There's that age-old one about the dude who sticks his dog in the microwave after giving it a bath. Fraternity party hijinks or vicious animal cruelty? You be the judge.
Remember the story of the baby-sitter who got a phone call from a killer only to discover he was calling from inside the house? Wait a minute - wasn't that another movie?
"Well, that really happened to a girl in my home town," Brenda announces in the urban legends class that the stars are all conveniently taking. "Urban Legend" attempts to set up a sort of reality within a reality, but it ultimately all comes crashing down in a pile of celluloid rubble.
Or what about the guy who parks with his girlfriend in the middle of nowhere, gets out of the car to go to the bathroom, and ends up hanging from a tree? R.I.P. Jackson, who appears to be playing the peroxide blonde version of his "Dawson's Creek" character and is the most wisecrackingly entertaining aspect of the movie aside from Leto's gorgeous blue eyes and certain members of the female cast's physical characteristics. Naturally, Jackson dies little more than 10 minutes after the opening credits. This is a pity because it leaves more empty screen space for Noxema Girl to fill with her scary big hair and scary big eyes.
As the film progresses, Noxema Girl's eyes bug out further and further. It is as if she was badly frightened as a child and then (another urban legend!) her face froze that way. Yes, this means that she is, lamentably, still alive deep into the film's latter half. More than that I cannot say.

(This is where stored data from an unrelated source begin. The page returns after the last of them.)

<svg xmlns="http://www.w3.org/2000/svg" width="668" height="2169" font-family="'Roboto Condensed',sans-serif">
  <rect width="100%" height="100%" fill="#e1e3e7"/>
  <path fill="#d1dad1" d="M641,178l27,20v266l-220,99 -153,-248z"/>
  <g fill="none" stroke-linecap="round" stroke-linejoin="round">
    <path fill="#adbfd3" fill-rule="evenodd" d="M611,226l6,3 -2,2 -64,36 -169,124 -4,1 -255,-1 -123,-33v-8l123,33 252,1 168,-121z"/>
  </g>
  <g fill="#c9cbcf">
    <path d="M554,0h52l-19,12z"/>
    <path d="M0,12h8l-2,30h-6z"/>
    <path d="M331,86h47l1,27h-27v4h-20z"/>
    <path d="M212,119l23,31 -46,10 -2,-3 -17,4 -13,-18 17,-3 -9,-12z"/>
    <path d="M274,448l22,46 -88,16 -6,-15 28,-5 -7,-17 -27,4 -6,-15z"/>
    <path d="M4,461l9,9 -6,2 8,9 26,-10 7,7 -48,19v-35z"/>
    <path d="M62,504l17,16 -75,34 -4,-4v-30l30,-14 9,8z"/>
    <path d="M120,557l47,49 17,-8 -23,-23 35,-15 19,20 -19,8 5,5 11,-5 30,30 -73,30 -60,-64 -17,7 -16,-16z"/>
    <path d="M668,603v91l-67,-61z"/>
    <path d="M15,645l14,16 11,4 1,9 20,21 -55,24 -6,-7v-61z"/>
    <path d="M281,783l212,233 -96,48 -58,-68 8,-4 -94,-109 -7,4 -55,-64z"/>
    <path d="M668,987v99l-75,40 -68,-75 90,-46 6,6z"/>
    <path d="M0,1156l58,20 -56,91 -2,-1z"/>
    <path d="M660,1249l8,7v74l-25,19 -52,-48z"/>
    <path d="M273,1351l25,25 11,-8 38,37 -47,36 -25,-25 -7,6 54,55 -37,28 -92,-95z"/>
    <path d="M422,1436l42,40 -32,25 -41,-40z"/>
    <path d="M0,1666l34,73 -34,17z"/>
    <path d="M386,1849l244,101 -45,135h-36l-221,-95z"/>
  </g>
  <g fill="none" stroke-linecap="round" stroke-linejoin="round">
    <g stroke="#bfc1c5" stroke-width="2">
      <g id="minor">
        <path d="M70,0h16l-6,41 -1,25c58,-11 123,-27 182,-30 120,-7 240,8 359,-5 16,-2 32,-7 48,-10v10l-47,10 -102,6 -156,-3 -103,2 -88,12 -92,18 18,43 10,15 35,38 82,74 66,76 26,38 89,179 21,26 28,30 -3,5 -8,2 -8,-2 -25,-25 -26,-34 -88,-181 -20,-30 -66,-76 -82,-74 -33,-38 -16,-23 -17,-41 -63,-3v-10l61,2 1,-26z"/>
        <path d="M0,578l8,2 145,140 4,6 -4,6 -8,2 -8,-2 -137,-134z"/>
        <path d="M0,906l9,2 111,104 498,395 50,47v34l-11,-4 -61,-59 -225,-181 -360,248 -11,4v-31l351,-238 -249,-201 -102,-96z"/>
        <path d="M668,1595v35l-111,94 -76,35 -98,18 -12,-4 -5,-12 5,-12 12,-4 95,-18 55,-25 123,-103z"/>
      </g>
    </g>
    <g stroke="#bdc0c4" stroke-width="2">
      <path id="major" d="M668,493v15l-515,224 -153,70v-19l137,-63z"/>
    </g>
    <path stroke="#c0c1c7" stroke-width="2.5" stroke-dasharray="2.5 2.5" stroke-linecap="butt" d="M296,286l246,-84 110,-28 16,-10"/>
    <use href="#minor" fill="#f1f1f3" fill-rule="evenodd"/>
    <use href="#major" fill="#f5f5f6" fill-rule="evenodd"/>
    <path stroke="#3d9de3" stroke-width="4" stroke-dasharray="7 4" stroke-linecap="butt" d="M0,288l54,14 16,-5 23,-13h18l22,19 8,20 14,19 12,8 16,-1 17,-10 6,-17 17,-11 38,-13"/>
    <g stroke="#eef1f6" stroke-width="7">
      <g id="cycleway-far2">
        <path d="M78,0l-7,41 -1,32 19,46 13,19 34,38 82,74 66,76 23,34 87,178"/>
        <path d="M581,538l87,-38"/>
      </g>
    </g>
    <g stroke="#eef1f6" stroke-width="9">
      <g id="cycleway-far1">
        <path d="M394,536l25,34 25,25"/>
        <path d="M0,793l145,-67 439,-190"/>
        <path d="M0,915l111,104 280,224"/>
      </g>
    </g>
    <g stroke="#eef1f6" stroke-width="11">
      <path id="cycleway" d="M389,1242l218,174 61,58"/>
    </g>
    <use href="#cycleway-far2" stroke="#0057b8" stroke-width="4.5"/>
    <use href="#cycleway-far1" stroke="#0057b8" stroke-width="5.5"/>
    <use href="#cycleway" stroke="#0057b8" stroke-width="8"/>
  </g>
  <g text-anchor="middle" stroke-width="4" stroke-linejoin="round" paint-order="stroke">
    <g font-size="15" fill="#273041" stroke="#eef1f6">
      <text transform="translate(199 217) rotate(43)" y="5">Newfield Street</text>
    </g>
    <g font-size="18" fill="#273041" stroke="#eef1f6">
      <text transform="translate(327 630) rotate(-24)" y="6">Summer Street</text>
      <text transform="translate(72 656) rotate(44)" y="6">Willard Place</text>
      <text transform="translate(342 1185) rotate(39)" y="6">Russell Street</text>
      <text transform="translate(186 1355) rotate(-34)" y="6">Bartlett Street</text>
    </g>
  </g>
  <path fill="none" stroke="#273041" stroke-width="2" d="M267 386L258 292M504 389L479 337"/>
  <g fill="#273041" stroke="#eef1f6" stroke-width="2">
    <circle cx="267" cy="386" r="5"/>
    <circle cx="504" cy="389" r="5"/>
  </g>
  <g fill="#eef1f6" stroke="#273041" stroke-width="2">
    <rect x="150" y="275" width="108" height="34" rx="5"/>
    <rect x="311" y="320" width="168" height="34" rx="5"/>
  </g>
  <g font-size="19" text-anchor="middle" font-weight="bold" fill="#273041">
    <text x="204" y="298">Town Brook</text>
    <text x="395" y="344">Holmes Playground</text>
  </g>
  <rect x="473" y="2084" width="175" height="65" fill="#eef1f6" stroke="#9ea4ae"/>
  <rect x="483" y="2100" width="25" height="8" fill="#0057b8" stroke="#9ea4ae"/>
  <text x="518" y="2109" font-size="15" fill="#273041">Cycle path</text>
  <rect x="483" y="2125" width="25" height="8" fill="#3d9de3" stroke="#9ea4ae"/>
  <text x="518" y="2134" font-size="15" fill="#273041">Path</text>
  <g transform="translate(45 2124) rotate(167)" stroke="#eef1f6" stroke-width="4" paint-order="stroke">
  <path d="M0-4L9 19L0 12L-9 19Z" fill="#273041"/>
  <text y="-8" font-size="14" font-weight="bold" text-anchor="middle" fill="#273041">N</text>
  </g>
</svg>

Witt, whose skin has a suspiciously wax paper-ish, corpse-like cast to it despite the fact that all outward signs point to her as a live person, plays the token "Oh, I'm so victimized" character who is being murderously haunted by a past transgression.
Leto backs her up as Pendleton College's resident radical journalist who appears to care more about getting a story than helping people. Also along for the ride are "Elm Street" alum Robert Englund as a professor with a dark history, Loretta Devine as the sole campus security guard who uses "Foxy Brown" as a motivational tape and John Neville ("The X-Files"'s Well Manicured Man) as the well-manicured college dean.
"Urban Legend" has been stocked with plenty of pop culture references that are designed to make the audience think that this is another witty, self-referential scary movie. This ruse wears thin as the movie wears long - even Noxema Girl Brenda is actually referred to within the film as looking like, well, the Noxema Girl. The film tries too hard and provides too little, right down to the requisite open-for-a-sequel-if-the-money-is-right conclusion. You can almost see the little gears turning in the writer and director's minds as they cackle with glee that they are sealing their financial futures by filling their sorry film with hot young properties and franchise opportunities.
It's enough to make you want to consume a snack of Pop Rocks and Pepsi.